A noite no Rei do Bacalhau, na Rodovia Washington Luiz, tinha sido maravilhosa. O dia já estava raiando quando decidi ir embora, sentindo o peso do cansaço. Moro a cerca de 30 km de distância e o retorno parecia um desafio: vários motoristas de aplicativo cancelavam, provavelmente pela distância, já que não resido em área de risco.
Passava das seis da manhã. Recusei várias caronas de desconhecidos; segurança vem sempre em primeiro lugar. Eu sou a Julia: uma morena jambo de 35 anos, com curvas equilibradas e cabelos negros que descem até a cintura. Naquela manhã, eu vestia um básico — mas fatal — vestido preto frente única, sandálias douradas e uma bolsa de mão. Finalmente, o Sr. Barcelos aceitou a corrida.
Dez minutos depois, ele encostou. Entrei no banco de trás e o impacto foi imediato: o carro era impecavelmente cheiroso e o motorista, um espetáculo à parte. Um homem negro de uns 45 anos, porte atlético, cavanhaque bem desenhado e uma educação impecável. Perguntou sobre a temperatura do ar e a estação de rádio de minha preferência. Respondi que estava tudo ótimo; eu só queria o conforto do meu lar.
No trajeto, um engavetamento travou a rodovia. Barcelos, com o dom da palavra, puxou assunto para amenizar o tédio do trânsito lento. Perguntou se meu "esposo" não tinha ciúmes de uma mulher tão linda solta na balada. Revelei que era solteira e que minha família se resumia aos meus pais. Foi o gatilho. O interrogatório de "cafajeste experiente" subiu de tom rapidamente, mas ele sabia conduzir a conversa com um charme envolvente que tornava tudo leve.
Quando percebi que estávamos perto do meu destino, comentei o quanto a companhia dele tinha sido agradável. Ele brincou, dizendo que eu poderia retribuir com cinco estrelas e, quem sabe, uma gorjeta. Sorri com malícia e respondi à altura:
— "Vou te dar as cinco estrelas... e a sua gorjeta vai ser um boquete inesquecível agora mesmo."

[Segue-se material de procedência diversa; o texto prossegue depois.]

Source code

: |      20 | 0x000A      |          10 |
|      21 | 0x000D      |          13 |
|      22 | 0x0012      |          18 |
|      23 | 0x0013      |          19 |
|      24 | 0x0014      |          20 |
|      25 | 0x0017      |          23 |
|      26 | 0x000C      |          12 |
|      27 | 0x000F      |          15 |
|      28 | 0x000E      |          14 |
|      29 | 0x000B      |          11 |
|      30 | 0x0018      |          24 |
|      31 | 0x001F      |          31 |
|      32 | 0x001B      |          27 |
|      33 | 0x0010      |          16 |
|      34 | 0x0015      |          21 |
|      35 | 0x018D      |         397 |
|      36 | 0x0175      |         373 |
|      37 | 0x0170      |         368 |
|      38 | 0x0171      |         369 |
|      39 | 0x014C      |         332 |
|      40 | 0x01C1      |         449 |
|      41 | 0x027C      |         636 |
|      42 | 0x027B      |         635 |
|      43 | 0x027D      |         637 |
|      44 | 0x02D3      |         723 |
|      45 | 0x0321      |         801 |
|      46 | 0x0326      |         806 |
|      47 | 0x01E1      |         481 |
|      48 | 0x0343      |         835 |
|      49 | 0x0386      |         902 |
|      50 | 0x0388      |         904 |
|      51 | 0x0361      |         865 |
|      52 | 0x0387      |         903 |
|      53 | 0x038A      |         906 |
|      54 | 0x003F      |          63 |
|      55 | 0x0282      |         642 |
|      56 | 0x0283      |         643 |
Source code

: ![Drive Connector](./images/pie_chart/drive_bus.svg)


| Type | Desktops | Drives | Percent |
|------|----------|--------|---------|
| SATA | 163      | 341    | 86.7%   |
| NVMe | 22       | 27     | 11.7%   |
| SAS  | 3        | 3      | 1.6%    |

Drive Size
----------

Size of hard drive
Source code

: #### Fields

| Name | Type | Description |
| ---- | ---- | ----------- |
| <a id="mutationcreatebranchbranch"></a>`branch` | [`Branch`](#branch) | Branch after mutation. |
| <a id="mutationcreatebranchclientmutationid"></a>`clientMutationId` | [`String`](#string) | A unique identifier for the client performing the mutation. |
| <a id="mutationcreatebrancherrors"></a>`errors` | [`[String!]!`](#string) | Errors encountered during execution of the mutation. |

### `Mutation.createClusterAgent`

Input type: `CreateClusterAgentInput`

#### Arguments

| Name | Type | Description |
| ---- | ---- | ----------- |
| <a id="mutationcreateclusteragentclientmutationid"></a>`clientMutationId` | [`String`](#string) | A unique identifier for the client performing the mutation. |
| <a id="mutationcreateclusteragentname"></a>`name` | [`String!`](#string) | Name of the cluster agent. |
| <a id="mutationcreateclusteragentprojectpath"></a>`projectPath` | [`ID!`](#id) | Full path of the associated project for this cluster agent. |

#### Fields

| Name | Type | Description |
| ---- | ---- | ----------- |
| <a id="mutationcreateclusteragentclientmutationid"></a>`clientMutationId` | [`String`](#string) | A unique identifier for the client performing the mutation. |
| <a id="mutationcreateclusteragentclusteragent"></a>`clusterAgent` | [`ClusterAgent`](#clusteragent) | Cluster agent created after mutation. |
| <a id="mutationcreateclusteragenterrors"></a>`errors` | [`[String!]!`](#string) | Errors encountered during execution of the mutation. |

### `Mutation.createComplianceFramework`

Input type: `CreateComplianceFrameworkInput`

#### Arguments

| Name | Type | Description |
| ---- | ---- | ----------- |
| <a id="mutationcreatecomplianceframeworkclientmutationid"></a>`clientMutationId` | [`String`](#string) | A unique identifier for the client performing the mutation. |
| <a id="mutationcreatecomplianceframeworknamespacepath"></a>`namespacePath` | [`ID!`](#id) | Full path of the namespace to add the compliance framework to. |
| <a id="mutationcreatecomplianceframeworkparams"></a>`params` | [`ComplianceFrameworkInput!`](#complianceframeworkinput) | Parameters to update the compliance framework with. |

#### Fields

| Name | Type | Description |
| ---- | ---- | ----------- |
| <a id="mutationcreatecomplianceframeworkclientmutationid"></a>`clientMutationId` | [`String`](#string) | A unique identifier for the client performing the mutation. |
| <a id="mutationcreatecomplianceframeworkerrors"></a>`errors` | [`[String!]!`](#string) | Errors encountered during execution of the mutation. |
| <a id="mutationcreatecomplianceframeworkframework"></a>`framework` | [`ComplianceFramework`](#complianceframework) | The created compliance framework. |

O malandro quase perdeu o fôlego. O susto durou segundos até ser substituído pelo desejo. Ele parou o carro em uma rua tranquila próxima à minha casa. Ignorei a falta de insulfilm e o movimento matinal; passei para o banco da frente e me concentrei no que estava diante de mim. O cara tinha uma joia bruta entre as pernas. Fiz o membro crescer na minha boca com a maestria de quem sabe o que faz — e, como dizem, galinha boa faz o pinto crescer.
Enquanto ele vigiava os retrovisores com o coração na boca, eu trabalhava. Descia e subia com ritmo, sentindo minha própria intimidade ficar encharcada com a adrenalina do momento. Ele gozou fundo, uma explosão que denunciava sua abstinência. Cuspi pela janela, enquanto ele, num impulso de possessividade, puxou-me para um beijo e explorou meus seios com mãos firmes e quentes.
Ele tentou meu número, mas mantive o mistério. Antes de sair do carro, na porta de casa, dei o golpe final: levantei o vestido por trás, revelando minha bunda adornada por um fio-dental vermelho que não passava de uma linha. O homem ficou louco. Peguei o cartão que ele me estendeu, mas o destino dele foi o lixo assim que entrei.
Já em casa, a adrenalina ainda queimava. Arranquei a roupa e me entreguei a um filme de gang bang: cinco homens negros possuindo uma mulher pequena. É a minha fantasia recorrente, o ápice do meu prazer. Enquanto os gemidos preenchiam o quarto, eu me masturbava pensando no Barcelos, gozando intensamente antes de um banho gelado. Dormi nua, com a alma leve. Loucuras, às vezes, são o melhor remédio.